I already told you that I don’t like to talk about love much, the plain truth is that I don’t think the universe likes to talk about it much either, it’s more interested in practice. But you don’t have to be a fortune teller to notice two people who need it, like Dauphine and the engineer, some gadgets to slow down the pace of the other cars and keep them together, a little cold borrowed from nature, some blanket that the engineer doesn’t even remember having in his car and voilà we have the lovers of the group and Dauphine will go home with much more than a blanket or a stuffed animal; maybe I should have also given the engineer a phone book, but you can’t give people everything in life.

It’s likely that once again you’re thinking you’re reading the ramblings of a crazy old woman, but actually if anyone is curious I can give them a little tip about my job, the universe lives entirely inside each one of us and at the same time we all make the universe, we share it, we know the same things, we know each other, we have to look inward to help outward. Anyway, once again I’ll give you what you want, not to bore you with this anymore, that I’ve talked enough, I’ll leave you with my story.

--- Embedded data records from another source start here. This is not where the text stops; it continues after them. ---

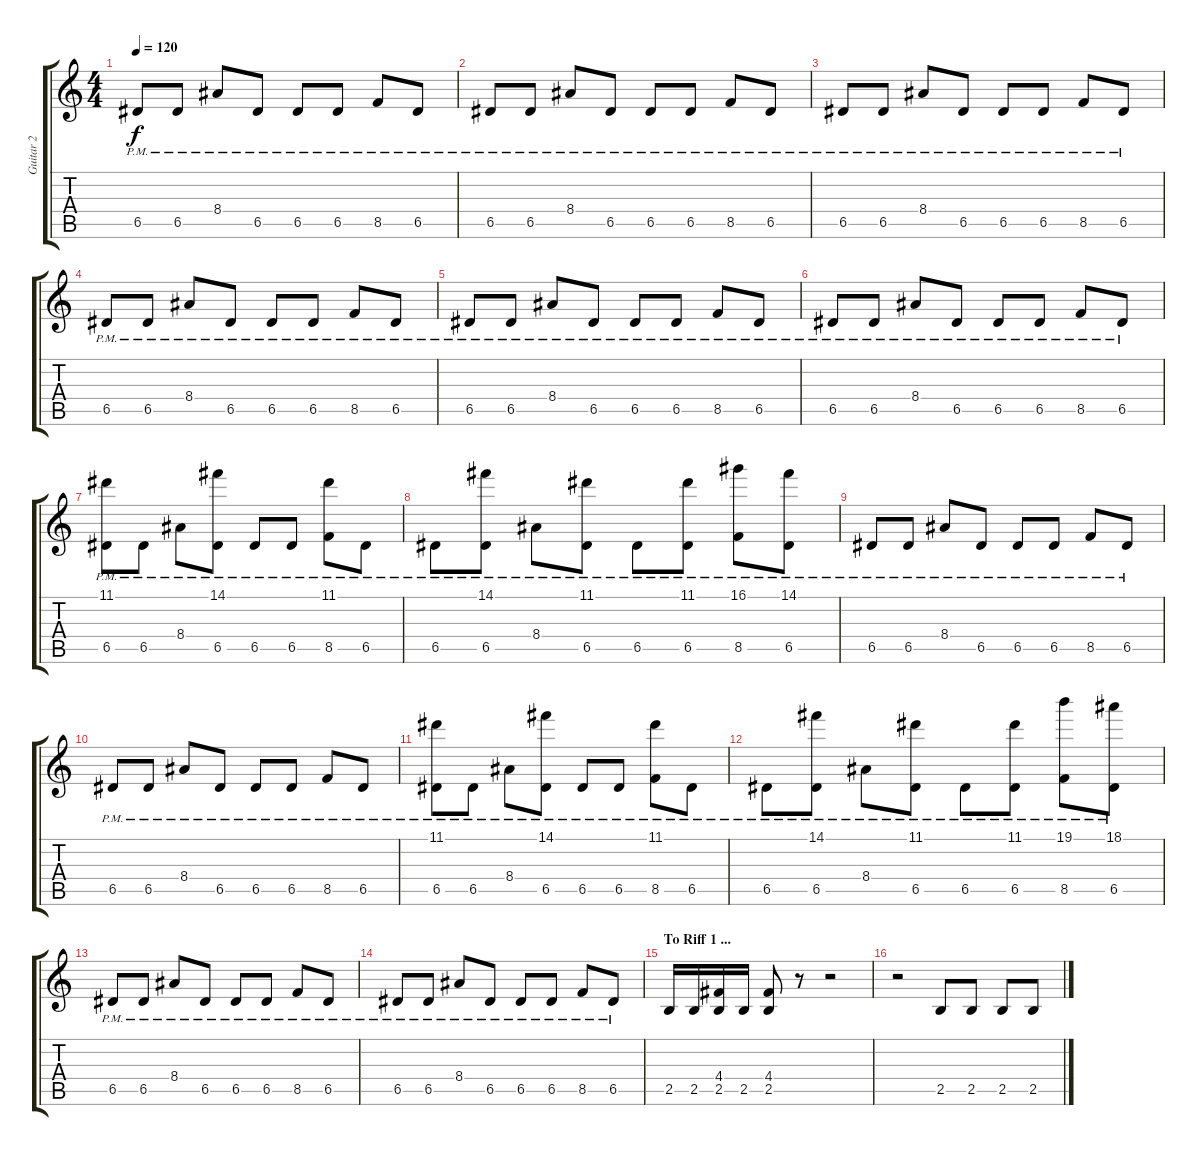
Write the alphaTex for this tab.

\track ("Guitar 2" "Guitar 2") {instrument distortionguitar}
\staff {score tabs}
\tuning (E4 B3 G3 D3 A2 D2) {hide}
\ts (4 4)
\tempo 120
\clef g2
\ks c
6.5{pm}.8{dy f} 6.5{pm}.8 8.4{pm}.8 6.5{pm}.8 6.5{pm}.8 6.5{pm}.8 8.5{pm}.8 6.5{pm}.8 |
6.5{pm}.8 6.5{pm}.8 8.4{pm}.8 6.5{pm}.8 6.5{pm}.8 6.5{pm}.8 8.5{pm}.8 6.5{pm}.8 |
6.5{pm}.8 6.5{pm}.8 8.4{pm}.8 6.5{pm}.8 6.5{pm}.8 6.5{pm}.8 8.5{pm}.8 6.5{pm}.8 |
6.5{pm}.8 6.5{pm}.8 8.4{pm}.8 6.5{pm}.8 6.5{pm}.8 6.5{pm}.8 8.5{pm}.8 6.5{pm}.8 |
6.5{pm}.8 6.5{pm}.8 8.4{pm}.8 6.5{pm}.8 6.5{pm}.8 6.5{pm}.8 8.5{pm}.8 6.5{pm}.8 |
6.5{pm}.8 6.5{pm}.8 8.4{pm}.8 6.5{pm}.8 6.5{pm}.8 6.5{pm}.8 8.5{pm}.8 6.5{pm}.8 |
(11.1 6.5{pm}).8 6.5{pm}.8 8.4{pm}.8 (14.1 6.5{pm}).8 6.5{pm}.8 6.5{pm}.8 (11.1 8.5{pm}).8 6.5{pm}.8 |
6.5{pm}.8 (14.1 6.5{pm}).8 8.4{pm}.8 (11.1 6.5{pm}).8 6.5{pm}.8 (11.1 6.5{pm}).8 (16.1 8.5{pm}).8 (14.1 6.5{pm}).8 |
6.5{pm}.8 6.5{pm}.8 8.4{pm}.8 6.5{pm}.8 6.5{pm}.8 6.5{pm}.8 8.5{pm}.8 6.5{pm}.8 |
6.5{pm}.8 6.5{pm}.8 8.4{pm}.8 6.5{pm}.8 6.5{pm}.8 6.5{pm}.8 8.5{pm}.8 6.5{pm}.8 |
(11.1 6.5{pm}).8 6.5{pm}.8 8.4{pm}.8 (14.1 6.5{pm}).8 6.5{pm}.8 6.5{pm}.8 (11.1 8.5{pm}).8 6.5{pm}.8 |
6.5{pm}.8 (14.1 6.5{pm}).8 8.4{pm}.8 (11.1 6.5{pm}).8 6.5{pm}.8 (11.1 6.5{pm}).8 (19.1 8.5{pm}).8 (18.1 6.5{pm}).8 |
6.5{pm}.8 6.5{pm}.8 8.4{pm}.8 6.5{pm}.8 6.5{pm}.8 6.5{pm}.8 8.5{pm}.8 6.5{pm}.8 |
6.5{pm}.8 6.5{pm}.8 8.4{pm}.8 6.5{pm}.8 6.5{pm}.8 6.5{pm}.8 8.5{pm}.8 6.5{pm}.8 |
\section ("" "To Riff 1 ...")
2.5.16 2.5.16 (4.4 2.5).16 2.5.16 (4.4 2.5).8 r.8 r.2 |
r.2 2.5.8 2.5.8 2.5.8 2.5.8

Besides, today I’m a little nostalgic, the traffic jam has started to move and from my spectator’s seat I’ve had to say goodbye to them, maybe someone has returned the movement of my hand.

Nothing matters, someone else with tearful eyes will crash into the lamppost, some plane will use the road as a runway, or someone simply won’t want to go at the speed of the others, causing a new traffic jam, that’s right, always the same, always coming back, blessed mania of the universe to repeat.